At various times during the day,
with Gavin and Travis off on their ride, as Jessie had been about one chore or another, here and there on the property, she had heard a plane, surely not always the same one. The valley was as rural as anywhere in this sprawling county of three million souls. It wasn’t near a major airport. No takeoff or landing paths bisected it. Jets of all sizes crossed the valley, but at such high altitude they could hardly be heard. There were private craft at times, prop planes bound for days of pleasure in farther places, businessmen headed for distant conferences or scouting possible real-estate ventures from the air. But she could not recall a day in which, as today, there seemed to be a constant coarse drone of aircraft.
In fact, it might not just have seemed so, but might have been so.
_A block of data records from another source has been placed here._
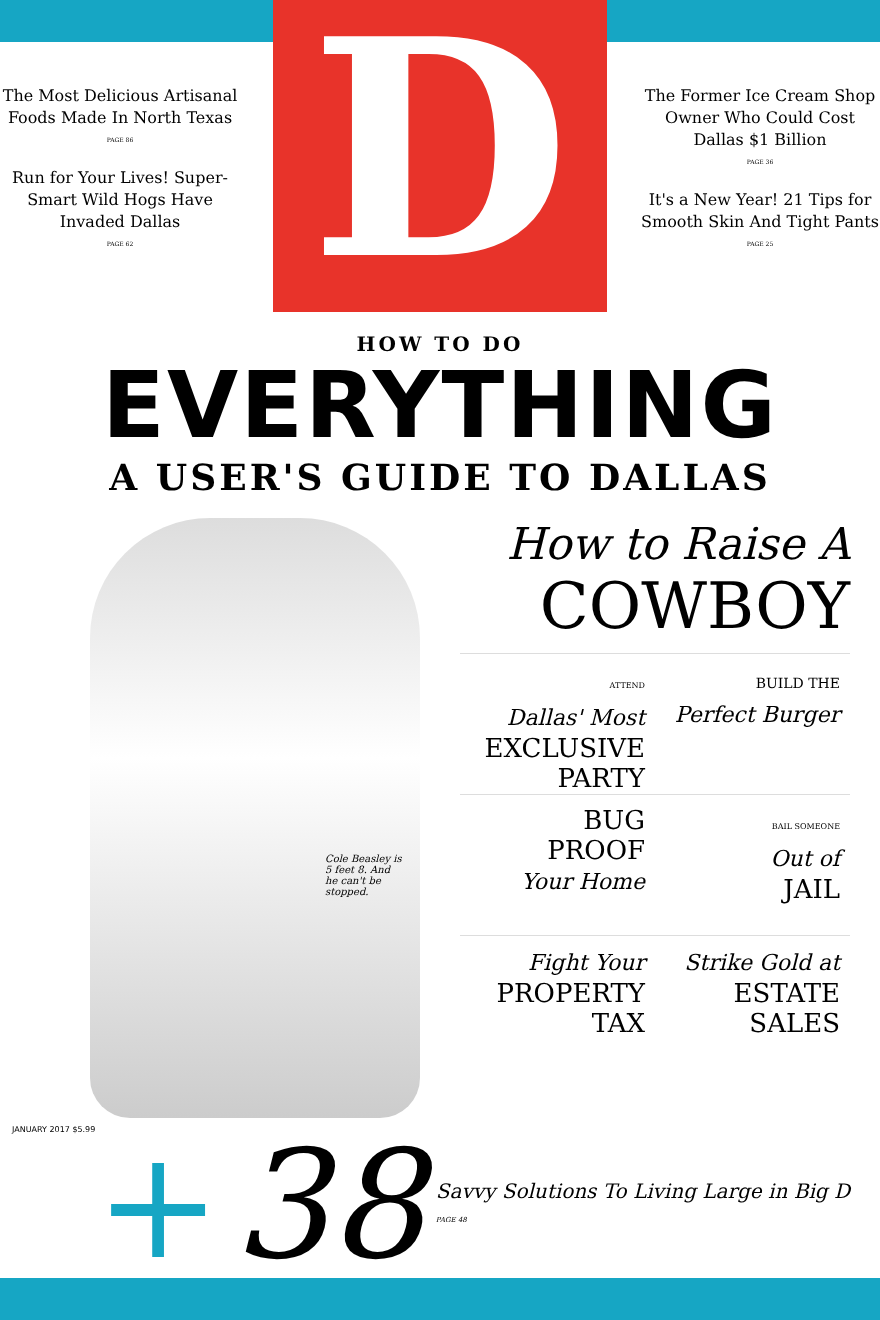The Most Delicious Artisanal Foods Made In North Texas
PAGE 86
Run for Your Lives! Super-Smart Wild Hogs Have Invaded Dallas
PAGE 62
D
The Former Ice Cream Shop Owner Who Could Cost Dallas $1 Billion
PAGE 36
It's a New Year! 21 Tips for Smooth Skin And Tight Pants
PAGE 25
HOW TO DO
EVERYTHING
A USER'S GUIDE TO DALLAS
Cole Beasley is 5 feet 8. And he can't be stopped.
How to Raise A
COWBOY
ATTEND
Dallas' Most
EXCLUSIVE
PARTY
BUILD THE
Perfect Burger
BUG
PROOF
Your Home
BAIL SOMEONE
Out of
JAIL
Fight Your
PROPERTY
TAX
Strike Gold at
ESTATE
SALES
+ 38
Savvy Solutions To Living Large in Big D
PAGE 48
JANUARY 2017 $5.99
She had played music at times other than dinner and had been performing tasks that took her full attention or that were noisy enough to mask the sound of a plane.
The dogs had scampered away not merely to have a last pee of the day, but also to patrol the yard, the stables, and the freestanding garage. By their nature, especially between sunset and sunrise, shepherds were diligent guardians of their family.
The breeze had gone to bed with the sun. In the stillness, there were occasional early season tree toads making themselves sound as big as frogs, an owl on an oak-branch perch, calling hooo-hooo-hooodoo-hooodoo, as if warning of some dark magic at work in the night—and the plane just clear enough to be tracked as it droned east to west and then turned south. Her military experience allowed Jessie to reach certain conclusions with confidence: that the current aircraft was a twin-engine model, larger than the light planes sold by companies like Cessna and Piper, and that it was being flown above three thousand feet, perhaps to avoid unduly disturbing the residents of the valley—or to avoid, as much as possible, raising suspicion in those with reason to be wary. The engine noise dwindled toward the south, and when it seemed within a minute of fading beyond hearing, it changed in character. Jessica listened until she was sure that the craft had turned east. If in a few minutes it changed course northward, there could be little doubt that it was circling the valley.